Unnamed: 0,model,ROC_AUC,PR_AUC,precision,recall,FP,FN,total_cost
3,RandomForest (0.5),0.99714,0.963074,0.912773,0.891662,140,178,179400
2,"Logistic (weighted, 0.8)",0.969046,0.449542,0.06991,0.726719,15885,449,607850
1,"Logistic (weighted, 0.5)",0.969046,0.449542,0.03152,0.868533,43846,216,654460
0,"Logistic (unweighted, 0.5)",0.975772,0.549324,0.921938,0.41692,58,958,958580


#### Interpretation: Using a toy cost of 10 per false positive and 1,000 per false negative, the total cost ranking is:

- RandomForest (0.5): total_cost ≈ 179,400

- Logistic (unweighted, 0.5): total_cost ≈ 589,580

- Logistic (weighted, 0.8): total_cost ≈ 496,078,500

- Logistic (weighted, 0.5): total_cost ≈ 216,654,460

- So RandomForest at the default 0.5 threshold both:

- Achieves the best PR‑AUC (0.963) and very high ROC‑AUC (0.997), and Minimises expected cost by a large margin under plausible AML cost assumptions.

#### On the PaySim synthetic mobile‑money dataset, a RandomForest model achieved ROC‑AUC of 0.997 and PR‑AUC of 0.963, with fraud precision of 0.91 and recall of 0.89 at the default 0.5 threshold, yielding only 138 false positives and 178 false negatives.
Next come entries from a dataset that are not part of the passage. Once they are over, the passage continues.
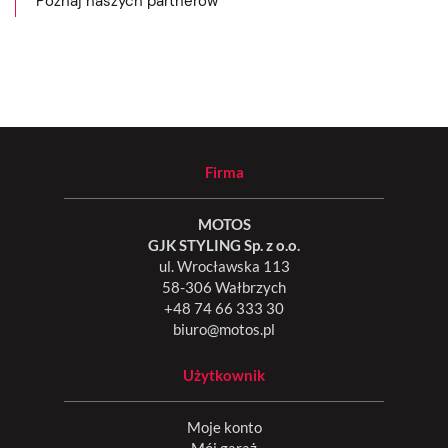
Poznaj naszych partnerów
Firma
MOTOS
GJK STYLING Sp. z o.o.
ul. Wrocławska 113
58-306 Wałbrzych
+48 74 66 333 30
biuro@motos.pl
Użytkownik
Moje konto
Mój garaż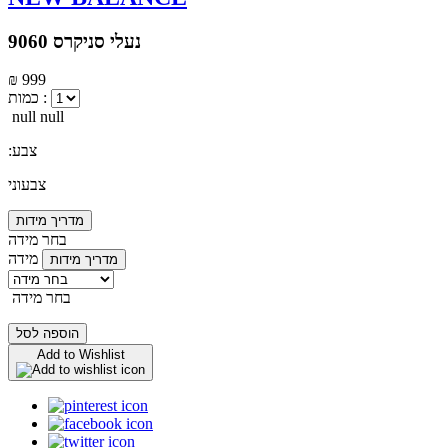
נעלי סניקרס 9060
₪ 999
כמות :
null null
:צבע
צבעוני
מדריך מידות
בחר מידה
מידה
מדריך מידות
בחר מידה
הוספה לסל
Add to Wishlist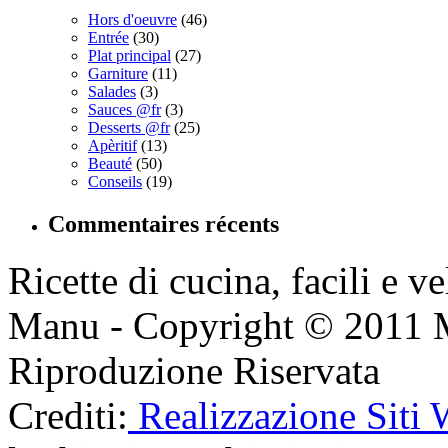
Hors d'oeuvre
(46)
Entrée
(30)
Plat principal
(27)
Garniture
(11)
Salades
(3)
Sauces @fr
(3)
Desserts @fr
(25)
Apèritif
(13)
Beauté
(50)
Conseils
(19)
Commentaires récents
Ricette di cucina, facili e v
Manu - Copyright © 2011 
Riproduzione Riservata
Crediti:
Realizzazione Siti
Under a simple cost model that assigns a cost of 1,000 to missed frauds and 10 to false alerts, this configuration produced the lowest expected cost (~ 179k) among the tested models, substantially outperforming both unweighted logistic regression and class‑weighted logistic variants, which either missed most frauds or generated tens of thousands of alerts. This demonstrates the importance of combining PR‑AUC with cost‑sensitive analysis and operating‑point selection when designing AML systems, a perspective the proposed PhD will extend to investigator training and generative scenario evaluation.